Ho assistito a un incontro con Attilio Bolzoni, giornalista di Repubblica esperto di mafia nel contesto di una struttura balneare espropriata alla criminalità ostiense. Ho assistito passivamente all'iniziativa promossa da Libera. Altro caso, ennesimo, di difficoltà a dissentire. Non ho avuto voglia o coraggio di dissentire fra un pubblico allineato alle tesi dell'oratore. Non rinuncio però a fare ora il punto sul mio dissenso che va oltre l'occasione. Riguardo gli argomenti del relatore consento solo su questo. La denuncia di una stampa per troppo tempo reticente e pavida. Come la magistratura, come gran parte della politica. Nient'altro.
“Non sono comunista quindi posso elogiare un comunista” dice praticamente Bolzoni. Il conferenziere, elogia caldamente Pio La Torre, cofirmatario della “Rognoni La Torre” che istituiva il reato di “associazione mafiosa”, segretario regionale del PCI, assassinato nell'82 dalla mafia. “Aveva visto più lontano di tutti”. Probabilissimo. Prima di pronunciare l'elogio, Bolzoni sente però il bisogno di chiarire: “Io non sono mai stato mai comunista.
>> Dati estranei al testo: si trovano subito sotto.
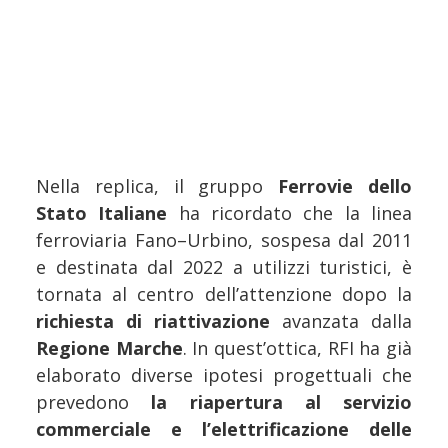
Nella replica, il gruppo
Ferrovie dello
Stato Italiane
ha ricordato che la linea
ferroviaria Fano–Urbino, sospesa dal 2011
e destinata dal 2022 a utilizzi turistici, è
tornata al centro dell’attenzione dopo la
richiesta di riattivazione
avanzata dalla
Regione Marche
. In quest’ottica, RFI ha già
elaborato diverse ipotesi progettuali che
prevedono
la riapertura al servizio
commerciale e l’elettrificazione delle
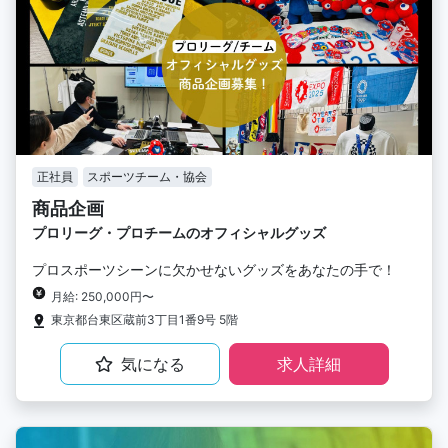
正社員
スポーツチーム・協会
商品企画
プロリーグ・プロチームのオフィシャルグッズ
プロスポーツシーンに欠かせないグッズをあなたの手で！
月給: 250,000円〜
東京都台東区蔵前3丁目1番9号 5階
気になる
求人詳細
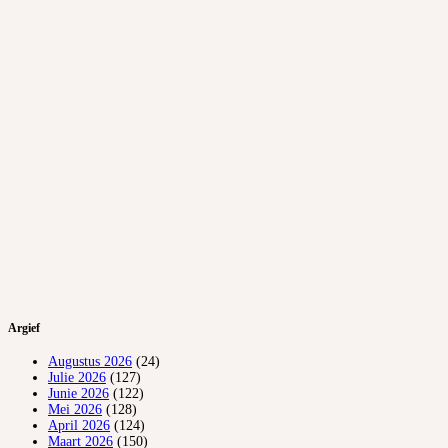
Argief
Augustus 2026
(24)
Julie 2026
(127)
Junie 2026
(122)
Mei 2026
(128)
April 2026
(124)
Maart 2026
(150)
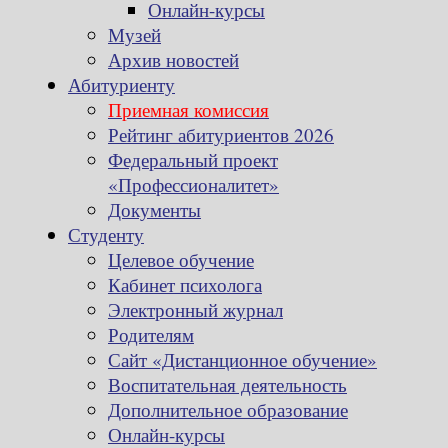
Онлайн-курсы
Музей
Архив новостей
Абитуриенту
Приемная комиссия
Рейтинг абитуриентов 2026
Федеральный проект
«Профессионалитет»
Документы
Студенту
Целевое обучение
Кабинет психолога
Электронный журнал
Родителям
Сайт «Дистанционное обучение»
Воспитательная деятельность
Дополнительное образование
Онлайн-курсы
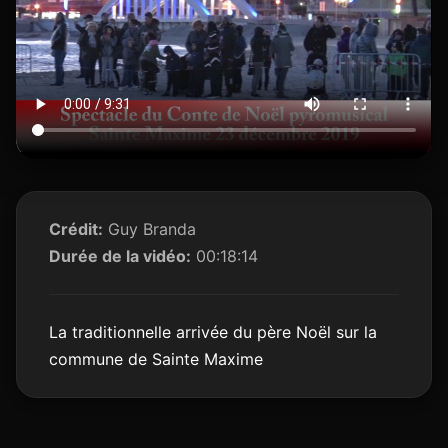
Crédit:
Guy Branda
Durée de la vidéo:
00:18:14
La traditionnelle arrivée du père Noël sur la
commune de Sainte Maxime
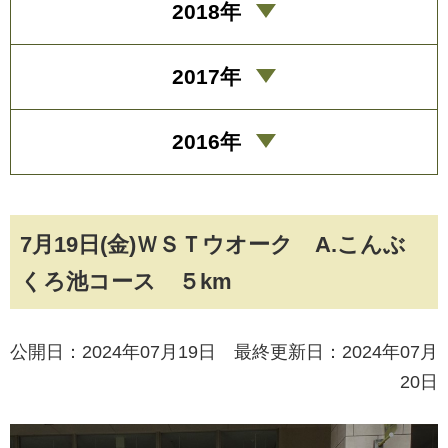
2018年
2017年
2016年
7月19日(金)ＷＳＴウオーク A.こんぶ
くろ池コース ５km
公開日：2024年07月19日 最終更新日：2024年07月
20日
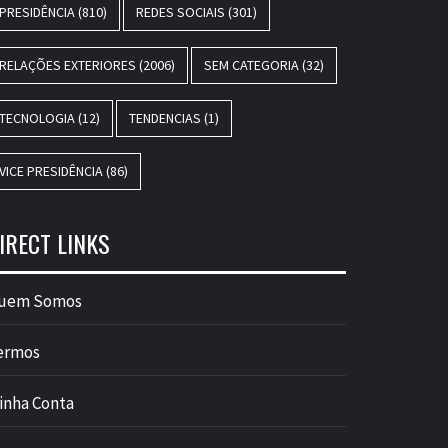
PRESIDÊNCIA
(810)
REDES SOCIAIS
(301)
RELAÇÕES EXTERIORES
(2006)
SEM CATEGORIA
(32)
TECNOLOGIA
(12)
TENDENCIAS
(1)
VICE PRESIDÊNCIA
(86)
IRECT LINKS
uem Somos
ermos
inha Conta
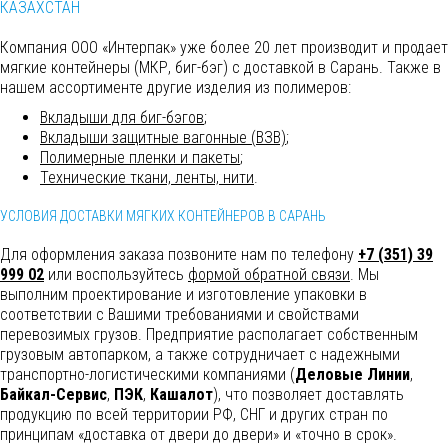
КАЗАХСТАН
Компания ООО «Интерпак» уже более 20 лет производит и продает
мягкие контейнеры (МКР, биг-бэг) с доставкой в Сарань. Также в
нашем ассортименте другие изделия из полимеров:
Вкладыши для биг-бэгов
;
Вкладыши защитные вагонные (ВЗВ)
;
Полимерные пленки и пакеты
;
Технические ткани, ленты, нити
.
УСЛОВИЯ ДОСТАВКИ МЯГКИХ КОНТЕЙНЕРОВ В САРАНЬ
Для оформления заказа позвоните нам по телефону
+7 (351) 39
999 02
или воспользуйтесь
формой обратной связи
. Мы
выполним
проектирование и изготовление упаковки в
соответствии с Вашими требованиями и свойствами
перевозимых грузов. Предприятие располагает собственным
грузовым автопарком, а также сотрудничает с надежными
транспортно-логистическими компаниями (
Деловые Линии
,
Байкал-Сервис
,
ПЭК
,
Кашалот
), что позволяет доставлять
продукцию по всей территории РФ, СНГ и других стран по
принципам «доставка от двери до двери» и «точно в срок».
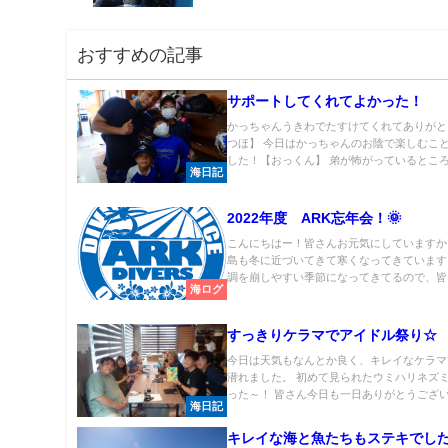
おすすめの記事
サポートしてくれてよかった！
かっちゃんうきわでたすけてくれてありがと
つほ】 今日はかっちゃんのお陰で楽しむこ
した！【おっくん】 弟が怖がっているところ.
海日記
2022年度 ARK忘年会！🌞
こんにちはー！皆さんお元気にしていますか
島も冬に近づいてきて寒くなってきています
調を崩しやすい季節になってきてるので、皆..
海ログ
すっきりケラマでアイドル祭り☆
今日は天気もなんとか良く、キレイなケラマ
潜れました。 初めて見られたウミハリネズ
った～！ 皆さん今日も一日ありがとうござい.
海日記
キレイな海と魚たちもステキでし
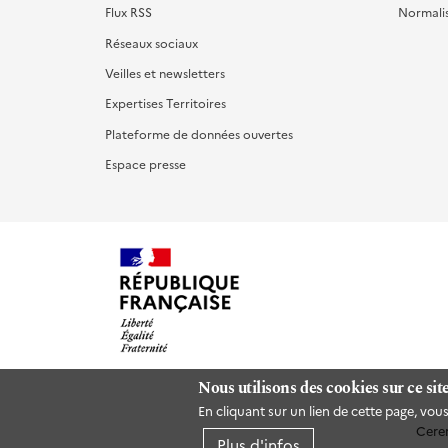
Flux RSS
Normali
Réseaux sociaux
Veilles et newsletters
Expertises Territoires
Plateforme de données ouvertes
Espace presse
Nous utilisons des cookies sur ce sit
En cliquant sur un lien de cette page, vo
Cere
Plus d'infos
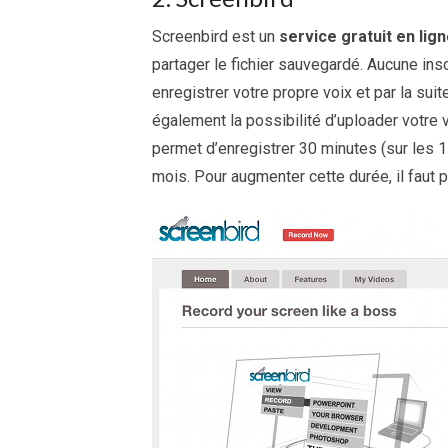
Screenbird est un
service gratuit en lig
partager le fichier sauvegardé. Aucune insc
enregistrer votre propre voix et par la sui
également la possibilité d’uploader votre 
permet d’enregistrer 30 minutes (sur les 1
mois. Pour augmenter cette durée, il faut 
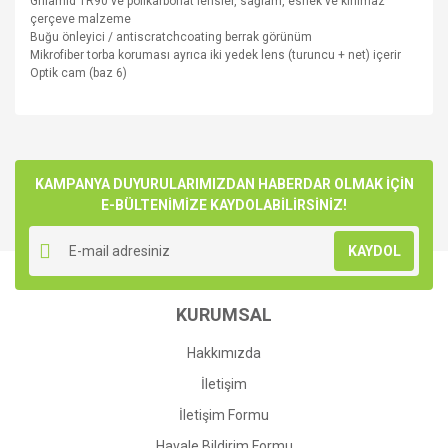
Grilamid
TR90
ve
polikarbonat
lensler
,
sağlam, esnek
ve
kırılmaz
çerçeve
malzeme
B
uğu önleyici
/
antiscratchcoating
berrak
görünüm
M
ikrofiber
torba
koruması
ayrıca iki
yedek
lens
(turuncu
+
net
)
içerir
Optik cam (baz 6)
Bu ürünün fiyat bilgisi, resim, ürün açıklamalarında ve diğer
konularda yetersiz gördüğünüz noktaları öneri formunu
Bu ürüne ilk yorumu siz yapın!
kullanarak tarafımıza iletebilirsiniz.
Görüş ve önerileriniz için teşekkür ederiz.
KAMPANYA DUYURULARIMIZDAN HABERDAR OLMAK İÇİN
E-BÜLTENİMİZE KAYDOLABİLİRSİNİZ!
Yorum Yaz
Ürün resmi kalitesiz, bozuk veya görüntülenemiyor.
KAYDOL
Ürün açıklamasında eksik bilgiler bulunuyor.
Ürün bilgilerinde hatalar bulunuyor.
KURUMSAL
Ürün fiyatı diğer sitelerden daha pahalı.
Bu ürüne benzer farklı alternatifler olmalı.
Hakkımızda
İletişim
İletişim Formu
Havale Bildirim Formu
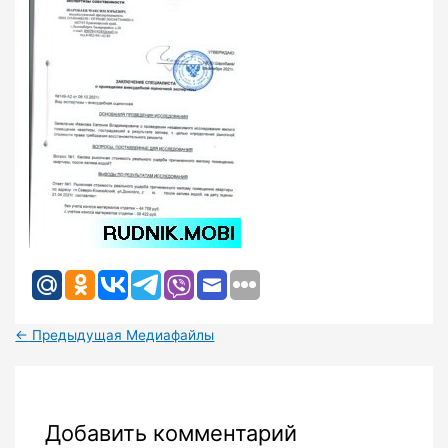
←
Предыдущая Медиафайлы
Добавить комментарий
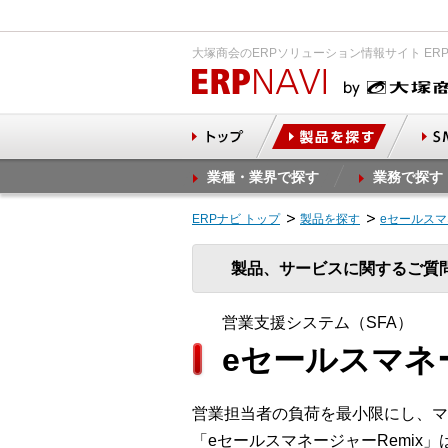
大塚商会のERPソリューション情報サイト ER
業種・業界で探す
業務で探す
ERPナビ トップ
製品を探す
eセールスマ
製品、サービスに関するご質
営業支援システム（SFA）
eセールスマネー
営業担当者の負荷を最小限にし、マ
「eセールスマネージャーRemix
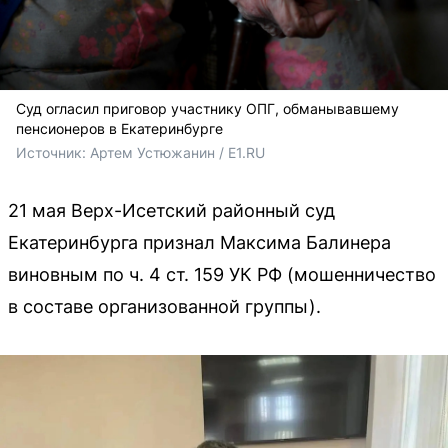
Суд огласил приговор участнику ОПГ, обманывавшему
пенсионеров в Екатеринбурге
Источник: 
Артем Устюжанин / E1.RU
21 мая Верх-Исетский районный суд
Екатеринбурга признал Максима Балинера
виновным по ч. 4 ст. 159 УК РФ (мошенничество
в составе организованной группы).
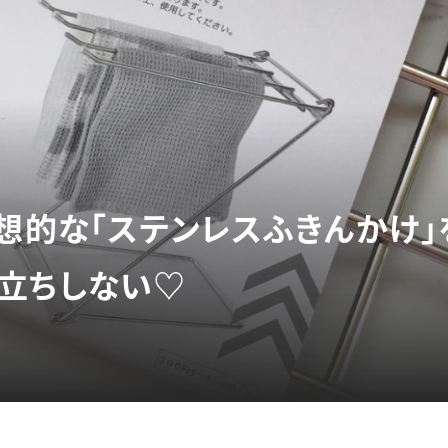
理想的な「ステンレスふきんかけ」
立ちしない♡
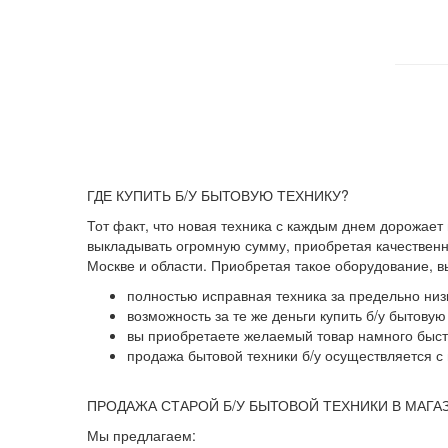
ГДЕ КУПИТЬ Б/У БЫТОВУЮ ТЕХНИКУ?
Тот факт, что новая техника с каждым днем дорожает
выкладывать огромную сумму, приобретая качественны
Москве и области. Приобретая такое оборудование, 
полностью исправная техника за предельно низ
возможность за те же деньги купить б/у бытову
вы приобретаете желаемый товар намного быстр
продажа бытовой техники б/у осуществляется с 
ПРОДАЖА СТАРОЙ Б/У БЫТОВОЙ ТЕХНИКИ В МАГА
Мы предлагаем:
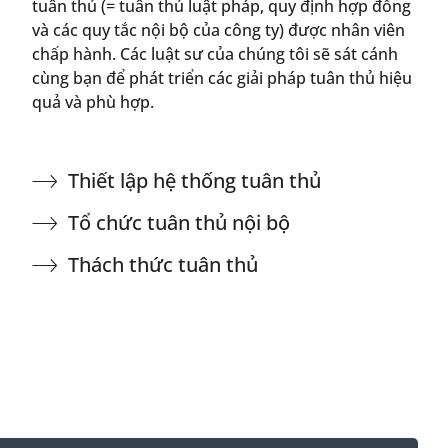
tuân thủ (= tuân thủ luật pháp, quy định hợp đồng
và các quy tắc nội bộ của công ty) được nhân viên
chấp hành. Các luật sư của chúng tôi sẽ sát cánh
cùng bạn để phát triển các giải pháp tuân thủ hiệu
quả và phù hợp.
Thiết lập hệ thống tuân thủ
Tổ chức tuân thủ nội bộ
Thách thức tuân thủ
Mai.” Scandisce forte. E' questo che mi irrita profondamente. Se il giornalista avesse militato, brevemente o a lungo, nel PCI, l'elogio del comunista La Torre apparirebbe sospetto? Bolzoni non sarebbe credibile? Così la pensa Mentana che si vanta di non votare. E infatti nel suo Tg è sempre preoccupato di accompagnare un'antitesi a una tesi. Ovviamente e inevitabilmente, una più debole e di mera forma. “Par condicio” chiama tale ipocrisia. Io penso invece che un giornalista o un magistrato di sinistra debba e possa denunciare o condannare qualcosa che sta a sinistra senza problema alcuno.
Quasi a corollario per Bolzoni giornalisti e magistrati non dovrebbero entrare in politica. L'oratore ha facile consenso. Cita Ingroia e Grasso, apprezzati nel loro lavoro e assai meno in politica. Soprattutto il primo. Credo però che così vinca l'ideologia della terzietà a sproposito. Se si possiede un'idea politica non si potrebbe essere neutrali o non si può apparire tali. E anche a posteriori la militanza lascerebbe un'ombra pesante di dubbio sull'obiettività esercitata nella professione. Se invece non si milita e si tengono riservate le proprie opinioni è diverso?
Ma questa mafia cos'è mai? Non è quella con la coppola. Non è Riina per Bolzoni. E' Cuffaro. E' il ministro dell'Interno. E' l'economia criminale. A questo punto la mafia occupa tutta la scena: criminalità tout court, affarismo e mafia diventano sinonimi mentre Riina è robetta da niente, utilizzato dalla mafia “vera”.
E il vertice della mafia? Naturalmente coincide col vertice dello Stato. Fa segno “su, su” Bolzoni, mentre elogia Di Matteo e contesta i suoi nemici. Ma i nemici sono i mafiosi o chi avrebbe trattato con loro o chi oggi coprirebbe quella trattativa? Se tutto è mafia, la mafia trattava con se stessa e oggi copre se stessa? Ma è chiaro cosa significhi l'alludere, senza dire e senza definire. Definire un fenomeno non è un esercizio di scuola. Definisce chi vuole discutere nella chiarezza. Non definire è comodo. Tutto si confonde. Si diffondono veleni mentre nella vaghezza si sfugge a responsabilità e contestazioni.